Auch ist für das Beschwerdegericht nicht ersichtlich, dass das Privatgutachten erforderlich war, weil das Gericht oder die Strafverfolgungsbehörden den Anregungen und Anträgen der Verteidigung nicht gefolgt sind und die Ermittlungen ohne Nachteil für den Beschuldigten nicht bis zur Hauptverhandlung aufgeschoben werden konnten (vgl. OLG Hamm NStZ 1989, 588, 589; LG Marburg StV 1990, 362, 363). Der Verteidiger des Beschwerdeführers hat keine Beweisanträge gestellt bzw. Anregungen gegeben, die von den Strafverfolgungsbehörden ignoriert werden konnten. Es sind auch keine konkreten Anhaltspunkte dafür ersichtlich, dass der Beschwerdeführer aus zeitlichen Gründen gezwungen gewesen wäre, einen eigenen Ermittlungsauftrag zu erteilen, um einer drohenden Verschlechterung der Beweissituation vorzubeugen.
Eine solche Sachlage könnte zwar eintreten, wenn das allein als Beweisobjekt in Betracht kommende Fahrzeug - wie später geschehen - von dem Eigentümer weiterveräußert und damit einer erneuten Begutachtung entzogen wird. Die dem ersten Gutachten nachfolgenden sachverständigen Gutachten basieren jedoch ohne Einschränkung auf den Feststellungen des ersten Gutachters. Neue Tatsachen wurden von den beiden Gutachtern nicht ermittelt; eine persönliche Inaugenscheinnahme des bei dem Brand beschädigten Fahrzeugs war auch nicht notwendig, sodass durch die Weiterveräußerung des Fahrzeugs eine Verschlechterung der Beweissituation nicht eintreten konnte (vgl. OLG Karlsruhe Die Justiz 1976, 266; LG Göttingen Nds. RPfl 1986, 260).

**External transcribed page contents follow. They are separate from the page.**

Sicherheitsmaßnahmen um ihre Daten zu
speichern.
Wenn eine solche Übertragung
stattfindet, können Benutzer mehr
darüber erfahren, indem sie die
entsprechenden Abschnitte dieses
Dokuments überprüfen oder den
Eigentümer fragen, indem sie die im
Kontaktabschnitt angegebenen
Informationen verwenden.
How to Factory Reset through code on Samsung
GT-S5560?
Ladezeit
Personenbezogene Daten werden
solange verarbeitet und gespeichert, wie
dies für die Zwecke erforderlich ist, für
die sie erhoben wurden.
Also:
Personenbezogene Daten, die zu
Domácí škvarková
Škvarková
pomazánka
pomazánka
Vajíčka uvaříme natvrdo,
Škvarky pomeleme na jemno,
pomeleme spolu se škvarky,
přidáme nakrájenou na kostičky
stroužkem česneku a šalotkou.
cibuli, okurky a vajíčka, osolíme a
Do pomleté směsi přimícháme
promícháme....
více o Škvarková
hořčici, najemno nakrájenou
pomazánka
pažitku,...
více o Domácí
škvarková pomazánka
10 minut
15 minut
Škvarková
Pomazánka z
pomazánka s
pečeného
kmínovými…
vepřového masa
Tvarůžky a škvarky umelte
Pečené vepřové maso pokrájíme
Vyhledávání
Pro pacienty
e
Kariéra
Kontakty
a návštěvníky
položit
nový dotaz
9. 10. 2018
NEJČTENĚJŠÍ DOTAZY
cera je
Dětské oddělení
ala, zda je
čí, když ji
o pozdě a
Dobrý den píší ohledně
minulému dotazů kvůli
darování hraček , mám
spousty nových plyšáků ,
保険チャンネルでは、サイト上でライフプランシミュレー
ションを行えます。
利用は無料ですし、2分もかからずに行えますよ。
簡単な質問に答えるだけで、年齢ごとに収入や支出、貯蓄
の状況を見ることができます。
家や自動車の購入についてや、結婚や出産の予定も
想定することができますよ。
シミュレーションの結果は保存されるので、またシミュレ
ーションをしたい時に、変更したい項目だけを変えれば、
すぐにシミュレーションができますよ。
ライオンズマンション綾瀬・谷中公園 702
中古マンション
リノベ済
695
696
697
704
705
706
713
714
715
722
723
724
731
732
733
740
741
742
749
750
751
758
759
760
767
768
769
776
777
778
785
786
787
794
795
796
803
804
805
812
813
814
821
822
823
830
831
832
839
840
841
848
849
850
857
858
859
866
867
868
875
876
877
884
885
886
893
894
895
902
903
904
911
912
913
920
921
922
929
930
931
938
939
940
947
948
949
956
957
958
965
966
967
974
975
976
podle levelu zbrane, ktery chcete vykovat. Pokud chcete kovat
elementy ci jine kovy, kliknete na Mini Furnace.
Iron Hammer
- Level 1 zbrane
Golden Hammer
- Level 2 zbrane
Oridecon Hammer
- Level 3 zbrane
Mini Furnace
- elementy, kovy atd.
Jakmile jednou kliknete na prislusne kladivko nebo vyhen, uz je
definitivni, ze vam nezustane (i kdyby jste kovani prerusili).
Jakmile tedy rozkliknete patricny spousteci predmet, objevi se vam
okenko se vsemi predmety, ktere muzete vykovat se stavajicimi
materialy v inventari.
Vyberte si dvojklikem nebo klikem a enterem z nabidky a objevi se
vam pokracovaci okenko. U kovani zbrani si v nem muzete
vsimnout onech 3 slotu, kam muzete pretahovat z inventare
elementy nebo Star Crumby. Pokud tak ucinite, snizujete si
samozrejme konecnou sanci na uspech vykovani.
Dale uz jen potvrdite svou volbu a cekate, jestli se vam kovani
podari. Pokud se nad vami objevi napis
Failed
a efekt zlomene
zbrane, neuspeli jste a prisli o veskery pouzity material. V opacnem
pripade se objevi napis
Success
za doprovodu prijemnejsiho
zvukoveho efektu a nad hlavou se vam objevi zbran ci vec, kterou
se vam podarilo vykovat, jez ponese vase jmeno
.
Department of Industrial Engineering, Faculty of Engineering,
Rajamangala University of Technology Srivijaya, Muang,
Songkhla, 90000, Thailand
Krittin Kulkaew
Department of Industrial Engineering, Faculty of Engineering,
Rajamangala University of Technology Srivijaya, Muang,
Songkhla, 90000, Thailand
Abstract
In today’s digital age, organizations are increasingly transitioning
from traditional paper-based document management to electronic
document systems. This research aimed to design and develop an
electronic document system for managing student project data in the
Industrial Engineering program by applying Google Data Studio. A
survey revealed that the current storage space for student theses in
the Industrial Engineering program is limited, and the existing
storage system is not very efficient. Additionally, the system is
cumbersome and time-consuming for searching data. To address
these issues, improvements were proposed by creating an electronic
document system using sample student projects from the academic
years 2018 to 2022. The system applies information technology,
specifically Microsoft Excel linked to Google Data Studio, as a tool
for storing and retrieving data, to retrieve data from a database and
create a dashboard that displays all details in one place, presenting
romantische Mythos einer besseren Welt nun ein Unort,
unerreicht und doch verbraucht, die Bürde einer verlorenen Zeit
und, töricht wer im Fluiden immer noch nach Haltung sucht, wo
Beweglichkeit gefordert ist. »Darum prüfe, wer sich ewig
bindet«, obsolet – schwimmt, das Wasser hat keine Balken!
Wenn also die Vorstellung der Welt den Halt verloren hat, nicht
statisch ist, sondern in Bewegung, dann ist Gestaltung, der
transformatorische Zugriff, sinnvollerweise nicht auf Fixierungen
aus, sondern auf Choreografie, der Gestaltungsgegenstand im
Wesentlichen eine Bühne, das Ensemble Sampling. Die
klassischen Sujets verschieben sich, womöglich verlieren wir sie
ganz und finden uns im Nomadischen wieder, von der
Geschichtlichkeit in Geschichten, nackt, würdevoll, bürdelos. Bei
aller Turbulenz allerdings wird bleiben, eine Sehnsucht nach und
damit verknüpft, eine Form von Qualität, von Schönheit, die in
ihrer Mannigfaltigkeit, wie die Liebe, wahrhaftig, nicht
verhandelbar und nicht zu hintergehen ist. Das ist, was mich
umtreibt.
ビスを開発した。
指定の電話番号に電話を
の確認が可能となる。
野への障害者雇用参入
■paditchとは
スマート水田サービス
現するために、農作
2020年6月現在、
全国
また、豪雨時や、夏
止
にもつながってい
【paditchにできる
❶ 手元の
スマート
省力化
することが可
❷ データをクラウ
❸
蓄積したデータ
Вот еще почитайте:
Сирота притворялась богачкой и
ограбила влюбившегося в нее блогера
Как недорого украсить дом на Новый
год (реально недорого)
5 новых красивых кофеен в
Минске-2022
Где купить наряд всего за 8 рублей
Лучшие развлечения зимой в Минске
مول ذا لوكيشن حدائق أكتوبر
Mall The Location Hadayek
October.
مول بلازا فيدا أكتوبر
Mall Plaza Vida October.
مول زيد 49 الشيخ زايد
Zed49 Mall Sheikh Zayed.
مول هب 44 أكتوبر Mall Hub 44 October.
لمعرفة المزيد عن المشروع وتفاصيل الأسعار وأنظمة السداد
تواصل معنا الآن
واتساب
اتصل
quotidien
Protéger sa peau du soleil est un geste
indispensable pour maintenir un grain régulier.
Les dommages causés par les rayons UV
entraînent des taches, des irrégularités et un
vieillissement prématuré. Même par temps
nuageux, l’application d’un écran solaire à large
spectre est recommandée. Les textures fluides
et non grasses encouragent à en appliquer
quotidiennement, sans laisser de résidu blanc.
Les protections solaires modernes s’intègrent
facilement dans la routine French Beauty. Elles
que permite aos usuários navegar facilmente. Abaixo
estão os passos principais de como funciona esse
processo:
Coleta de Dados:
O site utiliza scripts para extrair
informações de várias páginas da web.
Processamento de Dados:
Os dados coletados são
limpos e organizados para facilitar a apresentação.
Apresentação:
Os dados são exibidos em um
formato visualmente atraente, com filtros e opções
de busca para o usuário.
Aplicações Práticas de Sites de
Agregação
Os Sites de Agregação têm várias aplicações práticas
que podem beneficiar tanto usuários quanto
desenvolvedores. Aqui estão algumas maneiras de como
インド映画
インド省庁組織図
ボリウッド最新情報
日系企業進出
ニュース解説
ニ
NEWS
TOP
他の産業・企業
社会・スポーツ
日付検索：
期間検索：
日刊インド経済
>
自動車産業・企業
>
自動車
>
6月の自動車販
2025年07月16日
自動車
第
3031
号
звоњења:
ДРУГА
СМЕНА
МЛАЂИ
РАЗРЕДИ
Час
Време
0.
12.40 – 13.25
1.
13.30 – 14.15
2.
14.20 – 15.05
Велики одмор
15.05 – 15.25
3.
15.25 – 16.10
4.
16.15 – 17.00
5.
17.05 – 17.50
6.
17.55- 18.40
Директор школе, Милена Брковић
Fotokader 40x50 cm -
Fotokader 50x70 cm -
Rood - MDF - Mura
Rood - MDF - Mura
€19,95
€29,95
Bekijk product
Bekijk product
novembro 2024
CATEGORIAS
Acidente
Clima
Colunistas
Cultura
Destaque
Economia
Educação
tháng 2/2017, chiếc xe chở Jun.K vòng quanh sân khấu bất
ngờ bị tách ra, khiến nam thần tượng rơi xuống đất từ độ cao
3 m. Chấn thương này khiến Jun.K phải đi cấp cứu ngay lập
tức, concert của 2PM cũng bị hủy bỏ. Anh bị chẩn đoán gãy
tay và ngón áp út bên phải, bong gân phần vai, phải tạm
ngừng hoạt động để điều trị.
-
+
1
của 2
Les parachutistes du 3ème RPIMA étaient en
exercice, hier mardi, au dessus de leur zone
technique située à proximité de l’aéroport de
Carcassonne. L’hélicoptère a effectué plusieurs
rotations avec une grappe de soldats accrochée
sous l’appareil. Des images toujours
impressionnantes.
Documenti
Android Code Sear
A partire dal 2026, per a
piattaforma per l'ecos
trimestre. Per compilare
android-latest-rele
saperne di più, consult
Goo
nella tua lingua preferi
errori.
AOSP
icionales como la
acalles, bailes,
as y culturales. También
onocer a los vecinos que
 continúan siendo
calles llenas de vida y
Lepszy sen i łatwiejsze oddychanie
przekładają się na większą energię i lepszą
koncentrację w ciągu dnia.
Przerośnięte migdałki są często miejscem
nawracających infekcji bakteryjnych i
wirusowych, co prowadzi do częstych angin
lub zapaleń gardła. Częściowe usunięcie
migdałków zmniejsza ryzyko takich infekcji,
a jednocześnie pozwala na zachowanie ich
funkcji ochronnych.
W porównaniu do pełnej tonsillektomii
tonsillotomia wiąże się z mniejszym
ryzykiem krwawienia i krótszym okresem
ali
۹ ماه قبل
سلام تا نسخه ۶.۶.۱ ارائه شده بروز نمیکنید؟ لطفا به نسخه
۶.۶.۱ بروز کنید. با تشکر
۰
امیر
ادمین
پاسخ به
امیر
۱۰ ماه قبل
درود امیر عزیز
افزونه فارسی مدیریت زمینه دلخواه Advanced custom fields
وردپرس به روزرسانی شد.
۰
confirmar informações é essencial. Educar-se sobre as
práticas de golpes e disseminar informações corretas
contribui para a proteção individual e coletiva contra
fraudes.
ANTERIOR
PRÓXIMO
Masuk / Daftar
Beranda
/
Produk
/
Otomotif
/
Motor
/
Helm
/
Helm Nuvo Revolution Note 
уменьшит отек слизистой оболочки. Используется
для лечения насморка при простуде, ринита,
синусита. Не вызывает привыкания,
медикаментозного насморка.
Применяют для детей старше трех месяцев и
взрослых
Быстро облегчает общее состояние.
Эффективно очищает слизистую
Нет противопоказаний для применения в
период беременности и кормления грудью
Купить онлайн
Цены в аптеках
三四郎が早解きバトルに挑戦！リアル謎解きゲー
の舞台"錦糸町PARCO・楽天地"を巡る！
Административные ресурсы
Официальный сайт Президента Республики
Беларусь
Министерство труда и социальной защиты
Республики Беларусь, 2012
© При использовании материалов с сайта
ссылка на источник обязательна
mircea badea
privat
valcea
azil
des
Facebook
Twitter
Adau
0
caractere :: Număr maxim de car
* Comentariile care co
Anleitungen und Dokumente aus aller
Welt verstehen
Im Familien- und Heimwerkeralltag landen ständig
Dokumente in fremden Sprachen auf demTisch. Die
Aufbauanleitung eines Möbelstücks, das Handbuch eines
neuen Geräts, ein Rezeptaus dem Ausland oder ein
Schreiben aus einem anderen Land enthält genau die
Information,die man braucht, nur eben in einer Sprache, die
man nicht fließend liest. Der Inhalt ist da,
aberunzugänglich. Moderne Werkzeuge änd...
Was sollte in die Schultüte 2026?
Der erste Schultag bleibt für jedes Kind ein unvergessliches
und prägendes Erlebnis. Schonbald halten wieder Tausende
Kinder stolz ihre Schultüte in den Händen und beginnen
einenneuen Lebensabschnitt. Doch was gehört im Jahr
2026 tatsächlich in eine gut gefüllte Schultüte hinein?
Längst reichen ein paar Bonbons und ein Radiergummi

Die Kosten für das private Gutachten sind auch nicht deshalb erstattungsfähig, weil es mit dazu beigetragen hat, dass das Gericht einen dritten Gutachter beauftragt und den Betroffenen aufgrund der Ergebnisse dieses Gutachtens von dem Tatvorwurf des Versicherungsbetruges freigesprochen hat. Denn neben der Voraussetzung, dass ein Privatgutachten das Verfahren gefördert oder zu einem für den Beschuldigten erfolgreichen Verfahrensabschluss beigetragen hat, ist auch erforderlich, dass die eigenen Ermittlungen des Betroffenen aus einer Betrachtung und unter Berücksichtigung näher liegender prozessualer Möglichkeiten bis zu einer Hauptverhandlung nicht aufschiebbar waren (vgl. LG Marburg StV 1990, 362, 363; LG München StV 1988, 350, 351, beide m.w.N.). Daran fehlt es, da eine private Begutachtung auch noch nach Eröffnung der Hauptverhandlung auf der Grundlage der ersten tatsächlichen Feststellungen des Gutachters Prof. ... möglich war. Zudem hat es der Verteidiger des Beschwerdeführers versäumt, seine Einwände gegen das erste Gutachten durch einen Beweisantrag oder den Antrag, den Gutachter wegen der Besorgnis der Befangenheit abzulehnen, vorzubringen. Diese prozessualen Möglichkeiten hätten zunächst näher gelegen, als sogleich ein privates Gutachten in Auftrag zu geben.